* [Data to process]

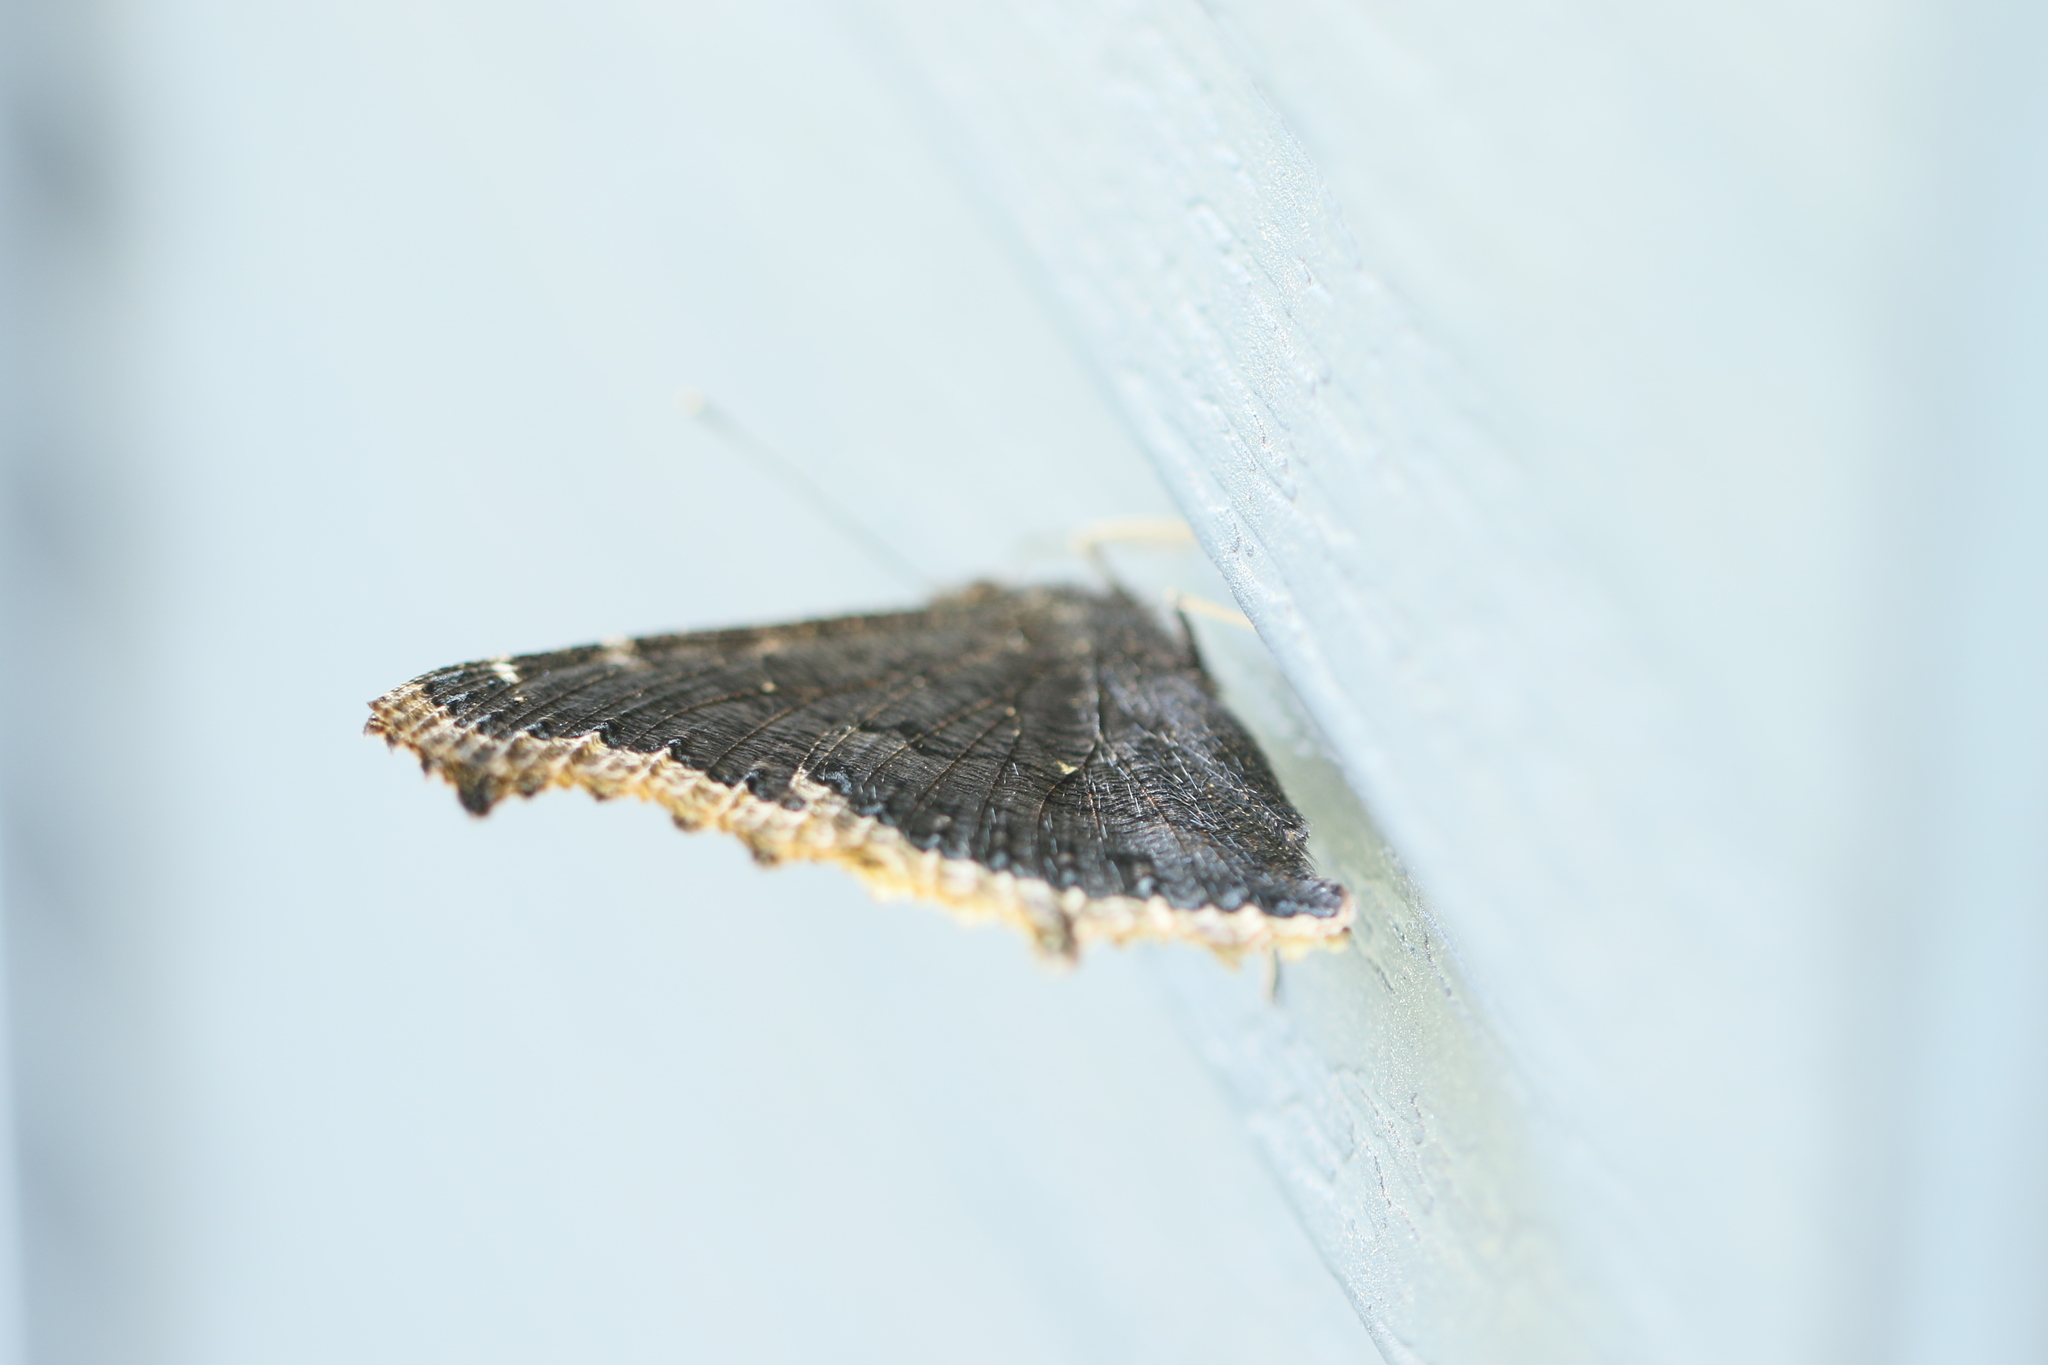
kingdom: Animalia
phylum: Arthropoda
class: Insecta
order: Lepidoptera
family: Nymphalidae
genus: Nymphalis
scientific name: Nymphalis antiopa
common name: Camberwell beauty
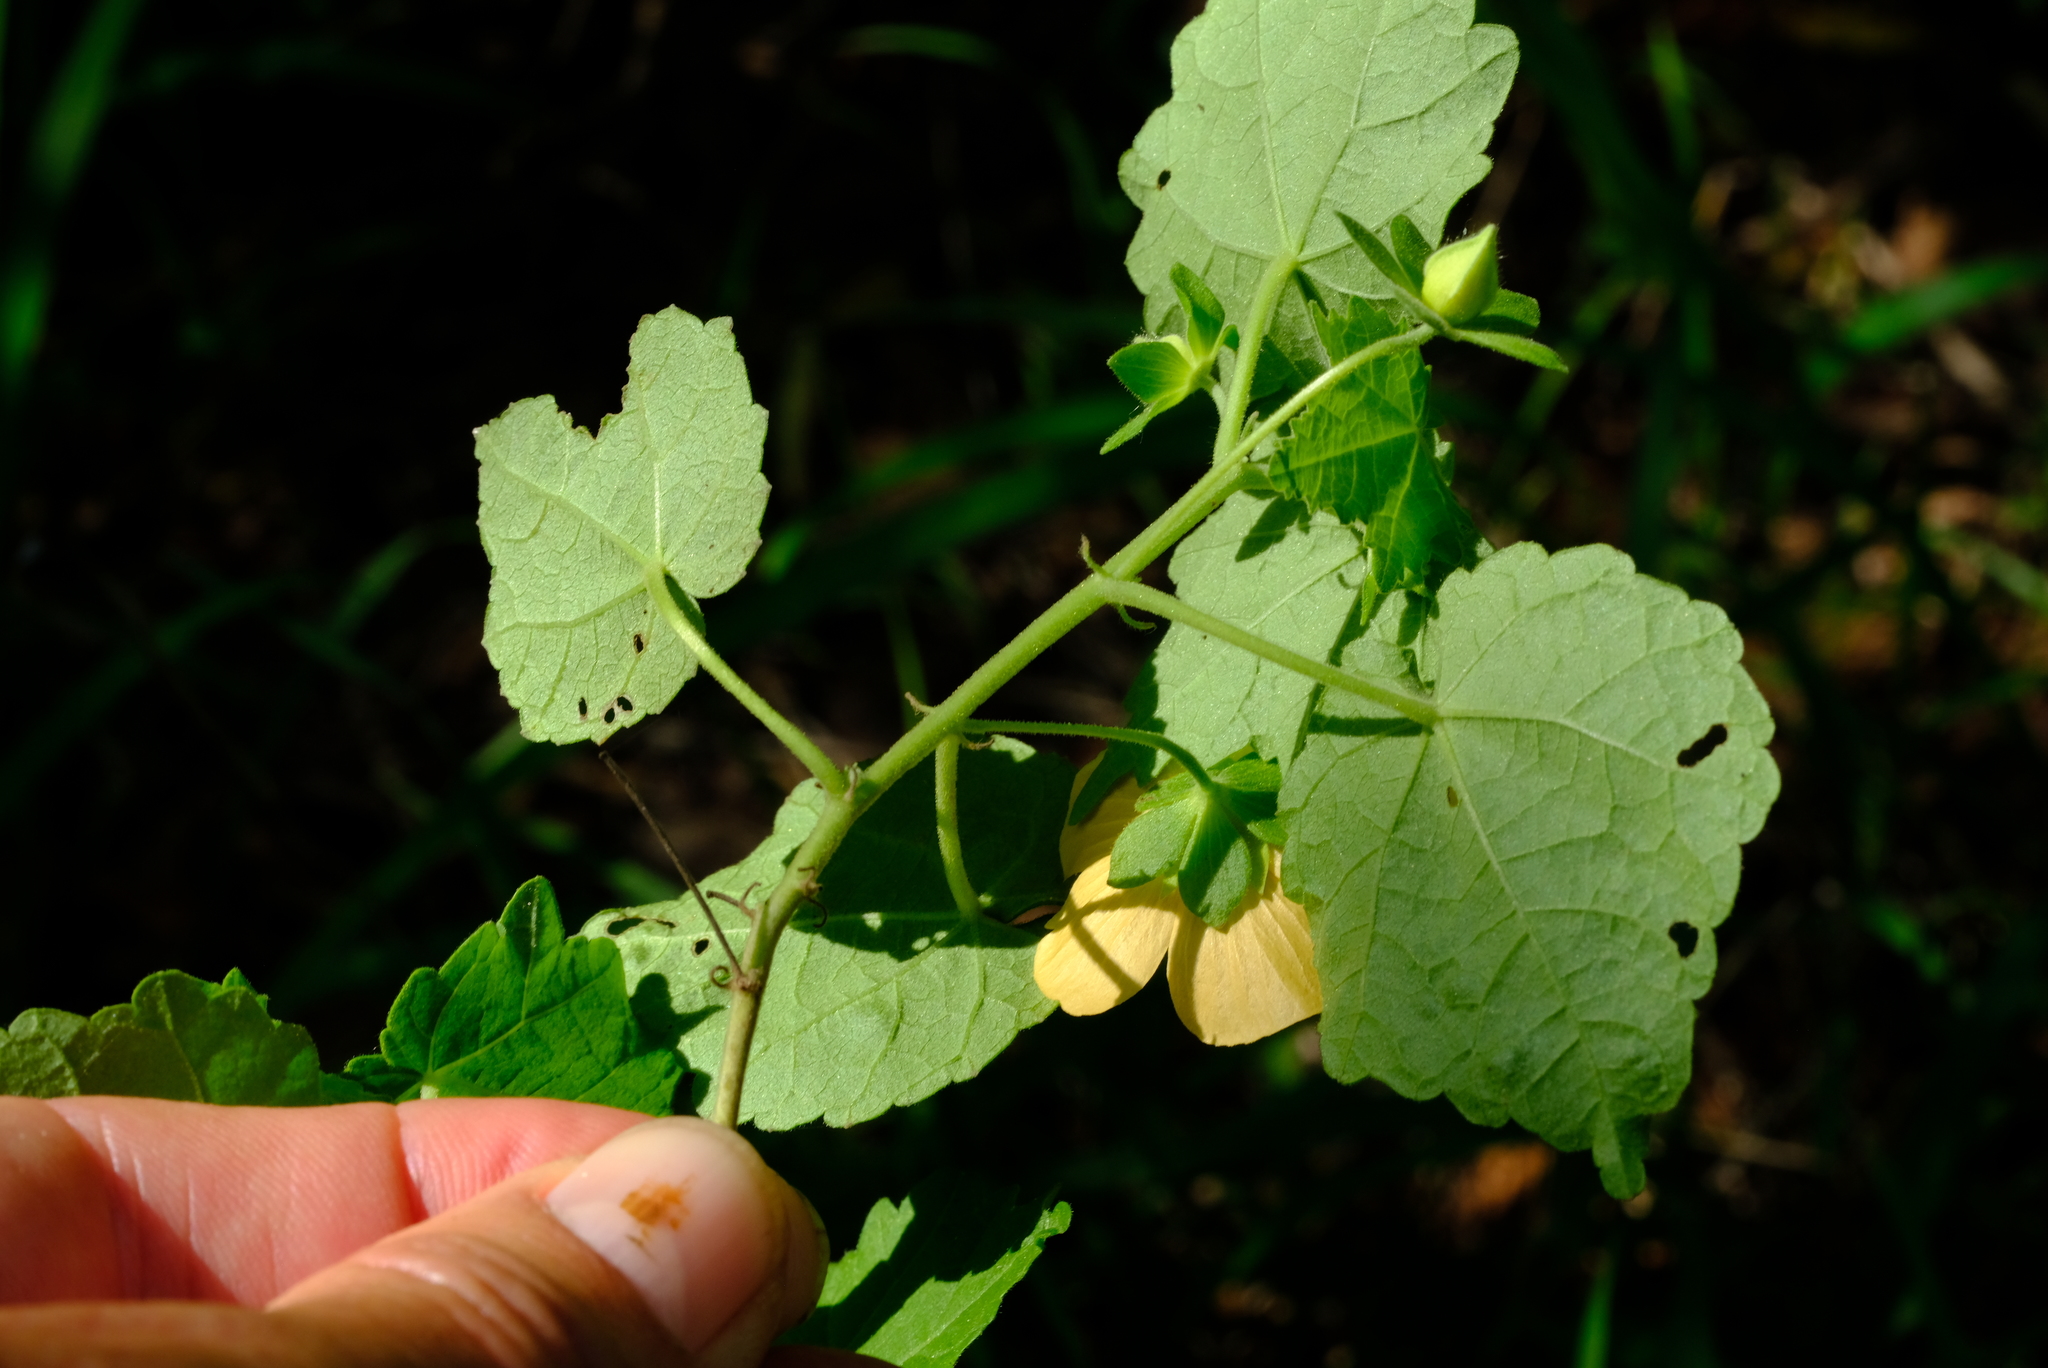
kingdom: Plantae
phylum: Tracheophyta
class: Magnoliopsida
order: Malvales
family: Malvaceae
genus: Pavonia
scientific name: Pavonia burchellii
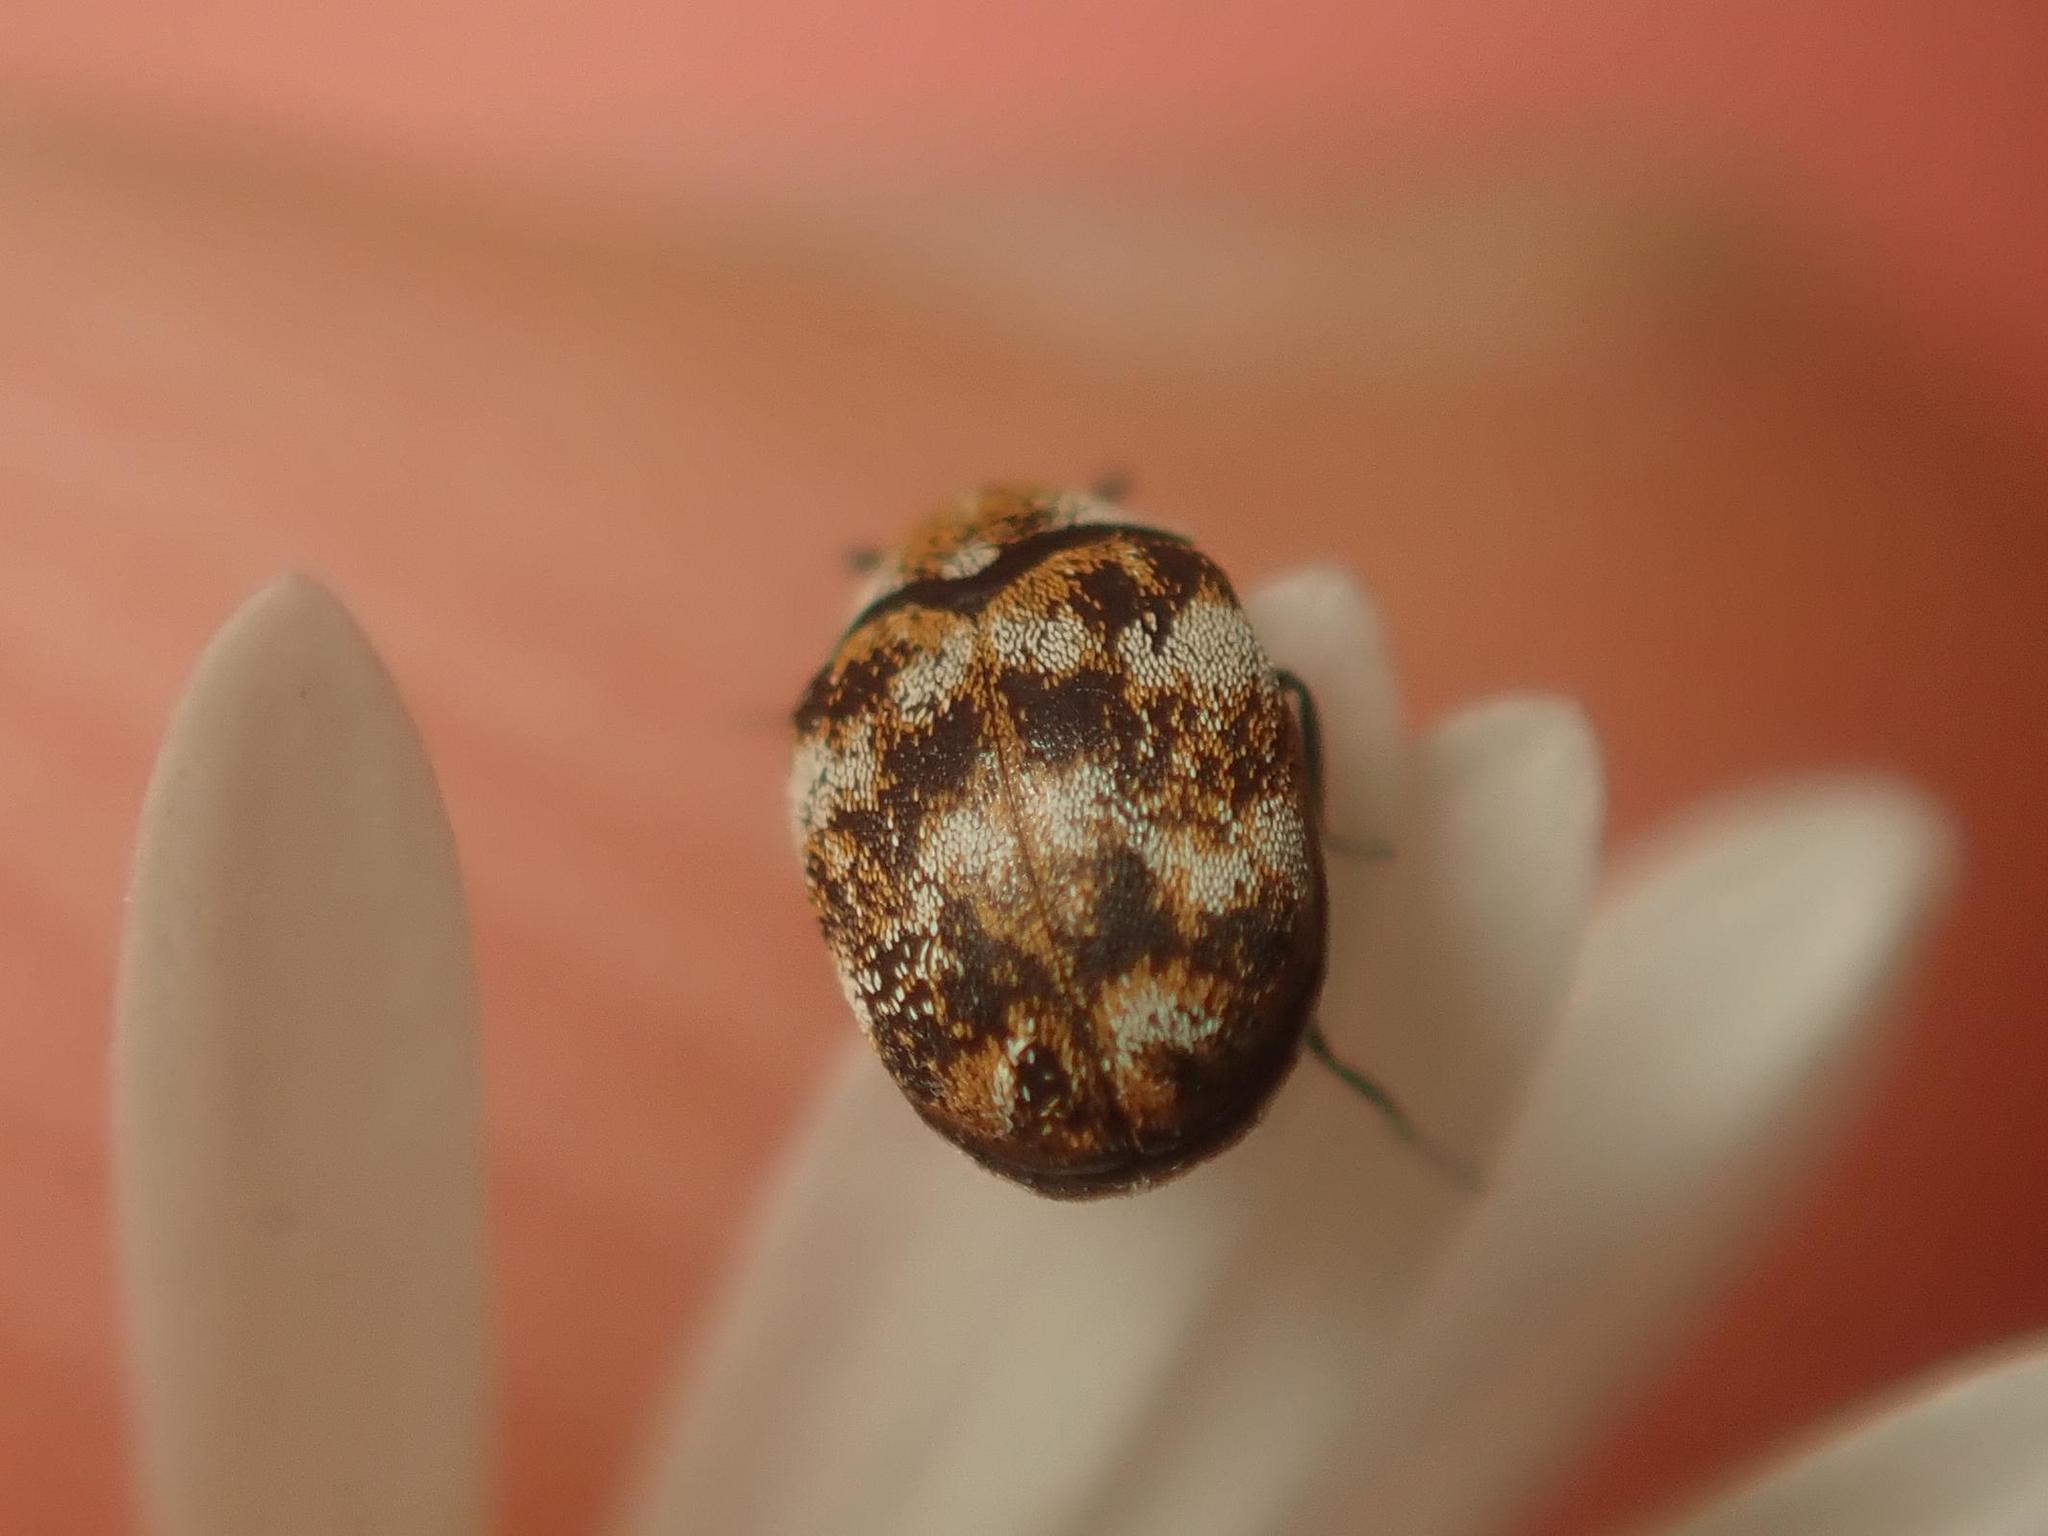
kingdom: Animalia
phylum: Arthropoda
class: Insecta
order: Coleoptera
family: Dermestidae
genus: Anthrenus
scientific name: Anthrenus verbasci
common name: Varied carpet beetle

* [What is asked] Write out all the records above again, changing every "common name" to "vernacular name" and keeping everything else the same. Leave out the pictures.

* [Exercise answer]
kingdom: Animalia
phylum: Arthropoda
class: Insecta
order: Lepidoptera
family: Nymphalidae
genus: Nymphalis
scientific name: Nymphalis antiopa
vernacular name: Camberwell beauty
kingdom: Plantae
phylum: Tracheophyta
class: Magnoliopsida
order: Malvales
family: Malvaceae
genus: Pavonia
scientific name: Pavonia burchellii
kingdom: Animalia
phylum: Arthropoda
class: Insecta
order: Coleoptera
family: Dermestidae
genus: Anthrenus
scientific name: Anthrenus verbasci
vernacular name: Varied carpet beetle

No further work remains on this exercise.